Effects of external and internal hydrogen on tensile properties of austenitic stainless steels containing additive elements

Effect of hydrogen on the slow strain rate tensile (SSRT) properties of five types of austenitic stainless steels, which contain small amounts of additive elements (e.g., nitrogen, niobium, vanadium and titanium), was studied. Some specimens were charged by exposing them to 100 MPa hydrogen gas at 543 K for 200 hours. The SSRT tests were carried out under various combinations of specimens and test atmospheres as follows: (i) non-charged specimens tested in air at room temperature (RT), (ii) non-charged specimens tested in 0.1 MPa nitrogen gas at 193 K, (iii) hydrogen-charged specimens tested in air at RT, (iv) hydrogen-charged specimens tested in 0.1 MPa nitrogen gas at 193 K, and (v) non-charged specimens tested in 115 MPa hydrogen gas at RT. In the tests without hydrogen (i.e., cases (i) and (ii)), the reduction of area (RA) was nearly constant in all the materials, regardless of test temperature.
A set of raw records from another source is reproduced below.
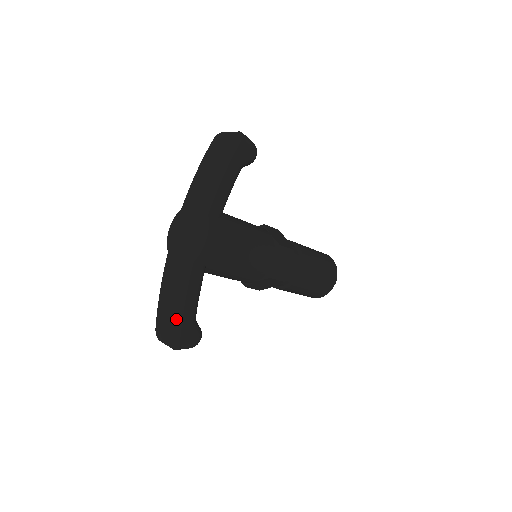
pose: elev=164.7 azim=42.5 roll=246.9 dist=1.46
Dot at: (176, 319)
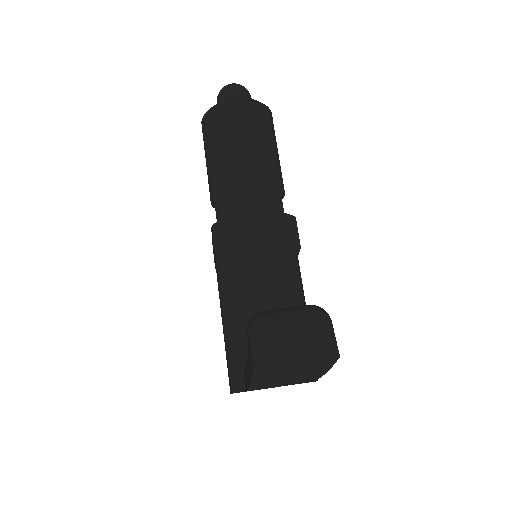
Dot at: occluded
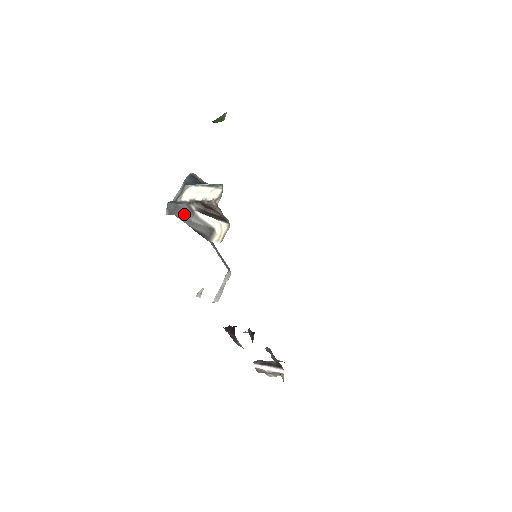
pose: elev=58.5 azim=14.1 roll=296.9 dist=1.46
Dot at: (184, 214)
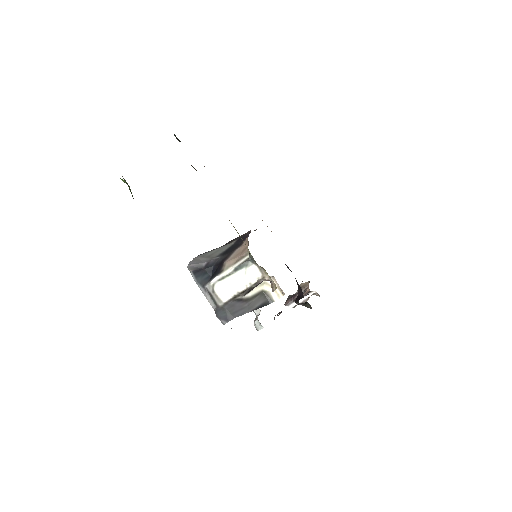
Dot at: (238, 309)
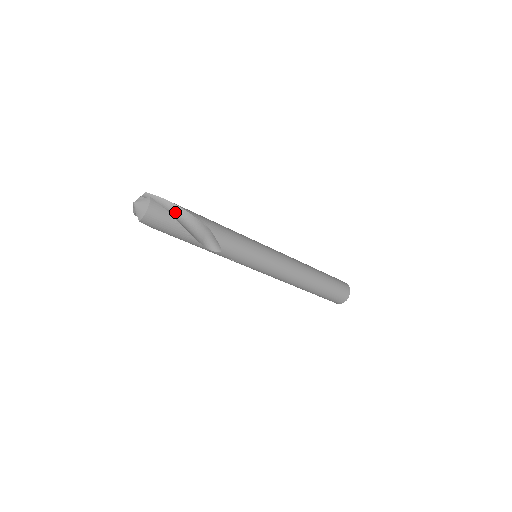
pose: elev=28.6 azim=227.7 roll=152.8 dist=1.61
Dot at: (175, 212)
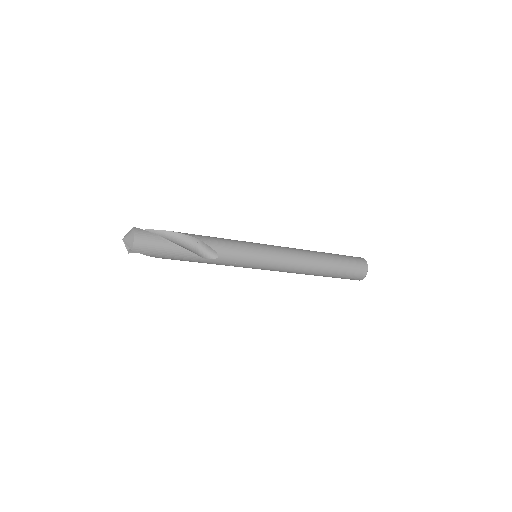
Dot at: (162, 236)
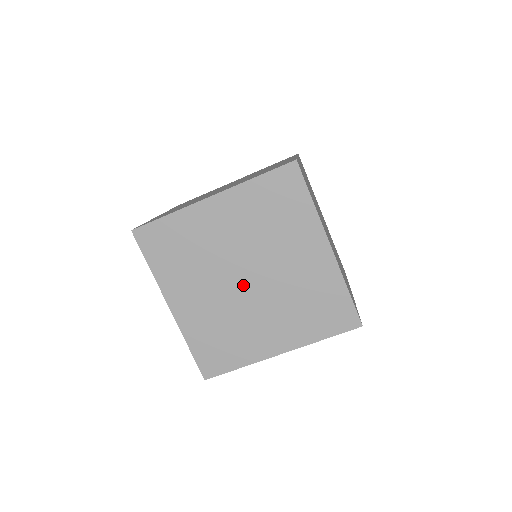
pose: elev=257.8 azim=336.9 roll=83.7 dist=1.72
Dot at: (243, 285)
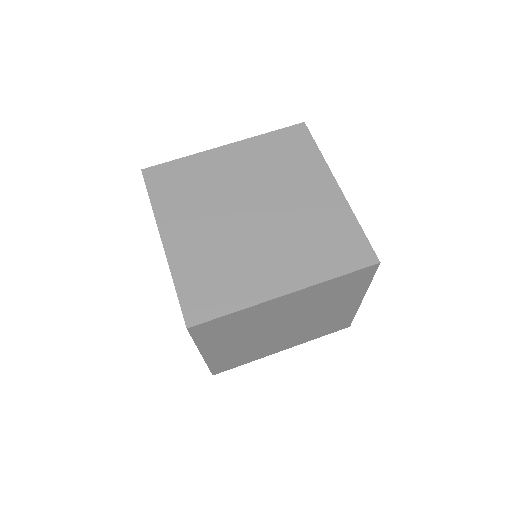
Dot at: (248, 219)
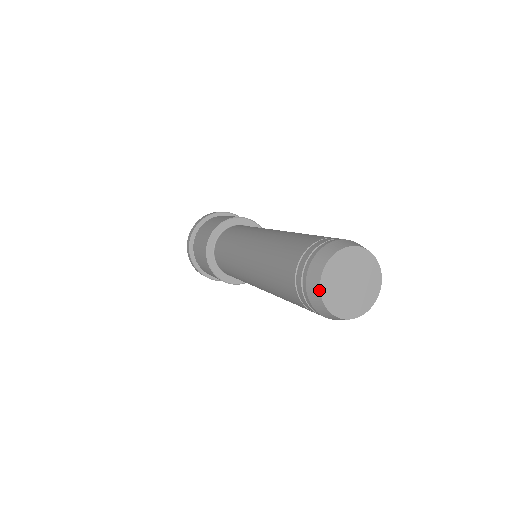
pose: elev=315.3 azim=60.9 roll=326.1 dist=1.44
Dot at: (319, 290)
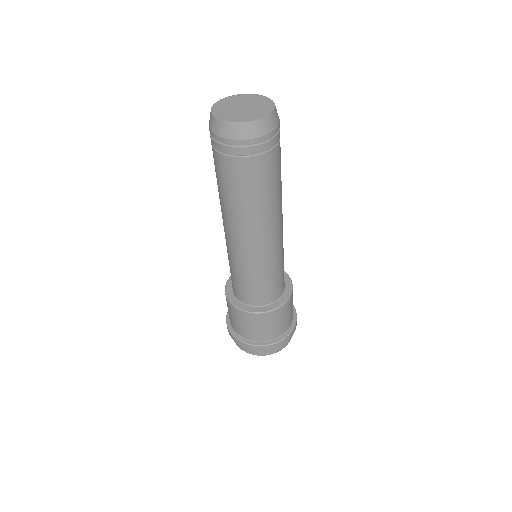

In contrast, in the tests of internal hydrogen (cases (iii) and (iv)), RA was much smaller at 193 K than at RT in all the materials. It was revealed that the susceptibility of the materials to hydrogen embrittlement (HE) can successfully be estimated in terms of the nickel equivalent, which represents the stability of austenite phase. The result suggested that the nickel equivalent can be used for evaluating the material compatibility of austenitic stainless steels for hydrogen service.